### Task instructions
This task calls for printing every entry exactly.

#### Records provided ####

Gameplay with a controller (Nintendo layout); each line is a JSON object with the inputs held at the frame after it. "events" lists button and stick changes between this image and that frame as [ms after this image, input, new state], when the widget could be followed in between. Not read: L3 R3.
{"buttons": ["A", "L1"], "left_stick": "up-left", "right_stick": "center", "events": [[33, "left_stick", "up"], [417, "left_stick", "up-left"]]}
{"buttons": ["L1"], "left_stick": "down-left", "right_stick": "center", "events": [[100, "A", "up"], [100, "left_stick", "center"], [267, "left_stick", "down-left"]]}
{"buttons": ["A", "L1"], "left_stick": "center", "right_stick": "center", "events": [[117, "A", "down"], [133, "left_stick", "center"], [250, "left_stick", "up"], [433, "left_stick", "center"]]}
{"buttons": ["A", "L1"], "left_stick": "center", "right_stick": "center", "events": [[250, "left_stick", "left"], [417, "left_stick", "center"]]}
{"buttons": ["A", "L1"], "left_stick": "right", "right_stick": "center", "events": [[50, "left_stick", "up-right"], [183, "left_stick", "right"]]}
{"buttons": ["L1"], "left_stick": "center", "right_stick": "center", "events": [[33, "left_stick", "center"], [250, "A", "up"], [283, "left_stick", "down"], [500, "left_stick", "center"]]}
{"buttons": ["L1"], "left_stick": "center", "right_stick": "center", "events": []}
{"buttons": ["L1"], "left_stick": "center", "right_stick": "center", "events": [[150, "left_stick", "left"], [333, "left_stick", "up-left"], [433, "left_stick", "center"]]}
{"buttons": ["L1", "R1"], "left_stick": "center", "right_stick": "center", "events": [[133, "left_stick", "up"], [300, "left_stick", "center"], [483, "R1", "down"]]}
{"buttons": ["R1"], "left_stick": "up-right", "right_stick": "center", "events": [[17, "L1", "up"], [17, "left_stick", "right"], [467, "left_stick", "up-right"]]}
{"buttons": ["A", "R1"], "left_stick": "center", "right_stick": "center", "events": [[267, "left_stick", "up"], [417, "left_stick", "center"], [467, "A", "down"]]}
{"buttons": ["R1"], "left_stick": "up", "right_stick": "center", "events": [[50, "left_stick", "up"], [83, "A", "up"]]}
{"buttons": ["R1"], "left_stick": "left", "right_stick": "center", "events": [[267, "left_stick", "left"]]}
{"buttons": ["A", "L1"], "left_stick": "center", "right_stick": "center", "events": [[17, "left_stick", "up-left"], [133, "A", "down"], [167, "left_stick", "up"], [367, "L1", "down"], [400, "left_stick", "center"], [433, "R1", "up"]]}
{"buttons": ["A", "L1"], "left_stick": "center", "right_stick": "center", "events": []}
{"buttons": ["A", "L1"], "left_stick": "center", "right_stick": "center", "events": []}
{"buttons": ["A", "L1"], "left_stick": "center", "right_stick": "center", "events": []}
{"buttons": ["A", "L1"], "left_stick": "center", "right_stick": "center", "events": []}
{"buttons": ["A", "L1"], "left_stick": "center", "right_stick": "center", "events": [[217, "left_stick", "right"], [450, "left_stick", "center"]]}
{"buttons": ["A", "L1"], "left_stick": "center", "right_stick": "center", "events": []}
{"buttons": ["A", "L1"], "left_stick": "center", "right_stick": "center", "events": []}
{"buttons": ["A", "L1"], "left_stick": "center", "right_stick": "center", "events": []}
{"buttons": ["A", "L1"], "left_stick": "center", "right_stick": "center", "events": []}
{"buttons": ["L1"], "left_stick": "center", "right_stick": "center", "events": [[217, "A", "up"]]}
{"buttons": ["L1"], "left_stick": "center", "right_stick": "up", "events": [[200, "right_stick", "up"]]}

####

### Result for this task
Gameplay with a controller (Nintendo layout); each line is a JSON object with the inputs held at the frame after it. "events" lists button and stick changes between this image and that frame as [ms after this image, input, new state], when the widget could be followed in between. Not read: L3 R3.
{"buttons": ["A", "L1"], "left_stick": "up-left", "right_stick": "center", "events": [[33, "left_stick", "up"], [417, "left_stick", "up-left"]]}
{"buttons": ["L1"], "left_stick": "down-left", "right_stick": "center", "events": [[100, "A", "up"], [100, "left_stick", "center"], [267, "left_stick", "down-left"]]}
{"buttons": ["A", "L1"], "left_stick": "center", "right_stick": "center", "events": [[117, "A", "down"], [133, "left_stick", "center"], [250, "left_stick", "up"], [433, "left_stick", "center"]]}
{"buttons": ["A", "L1"], "left_stick": "center", "right_stick": "center", "events": [[250, "left_stick", "left"], [417, "left_stick", "center"]]}
{"buttons": ["A", "L1"], "left_stick": "right", "right_stick": "center", "events": [[50, "left_stick", "up-right"], [183, "left_stick", "right"]]}
{"buttons": ["L1"], "left_stick": "center", "right_stick": "center", "events": [[33, "left_stick", "center"], [250, "A", "up"], [283, "left_stick", "down"], [500, "left_stick", "center"]]}
{"buttons": ["L1"], "left_stick": "center", "right_stick": "center", "events": []}
{"buttons": ["L1"], "left_stick": "center", "right_stick": "center", "events": [[150, "left_stick", "left"], [333, "left_stick", "up-left"], [433, "left_stick", "center"]]}
{"buttons": ["L1", "R1"], "left_stick": "center", "right_stick": "center", "events": [[133, "left_stick", "up"], [300, "left_stick", "center"], [483, "R1", "down"]]}
{"buttons": ["R1"], "left_stick": "up-right", "right_stick": "center", "events": [[17, "L1", "up"], [17, "left_stick", "right"], [467, "left_stick", "up-right"]]}
{"buttons": ["A", "R1"], "left_stick": "center", "right_stick": "center", "events": [[267, "left_stick", "up"], [417, "left_stick", "center"], [467, "A", "down"]]}
{"buttons": ["R1"], "left_stick": "up", "right_stick": "center", "events": [[50, "left_stick", "up"], [83, "A", "up"]]}
{"buttons": ["R1"], "left_stick": "left", "right_stick": "center", "events": [[267, "left_stick", "left"]]}
{"buttons": ["A", "L1"], "left_stick": "center", "right_stick": "center", "events": [[17, "left_stick", "up-left"], [133, "A", "down"], [167, "left_stick", "up"], [367, "L1", "down"], [400, "left_stick", "center"], [433, "R1", "up"]]}
{"buttons": ["A", "L1"], "left_stick": "center", "right_stick": "center", "events": []}
{"buttons": ["A", "L1"], "left_stick": "center", "right_stick": "center", "events": []}
{"buttons": ["A", "L1"], "left_stick": "center", "right_stick": "center", "events": []}
{"buttons": ["A", "L1"], "left_stick": "center", "right_stick": "center", "events": []}
{"buttons": ["A", "L1"], "left_stick": "center", "right_stick": "center", "events": [[217, "left_stick", "right"], [450, "left_stick", "center"]]}
{"buttons": ["A", "L1"], "left_stick": "center", "right_stick": "center", "events": []}
{"buttons": ["A", "L1"], "left_stick": "center", "right_stick": "center", "events": []}
{"buttons": ["A", "L1"], "left_stick": "center", "right_stick": "center", "events": []}
{"buttons": ["A", "L1"], "left_stick": "center", "right_stick": "center", "events": []}
{"buttons": ["L1"], "left_stick": "center", "right_stick": "center", "events": [[217, "A", "up"]]}
{"buttons": ["L1"], "left_stick": "center", "right_stick": "up", "events": [[200, "right_stick", "up"]]}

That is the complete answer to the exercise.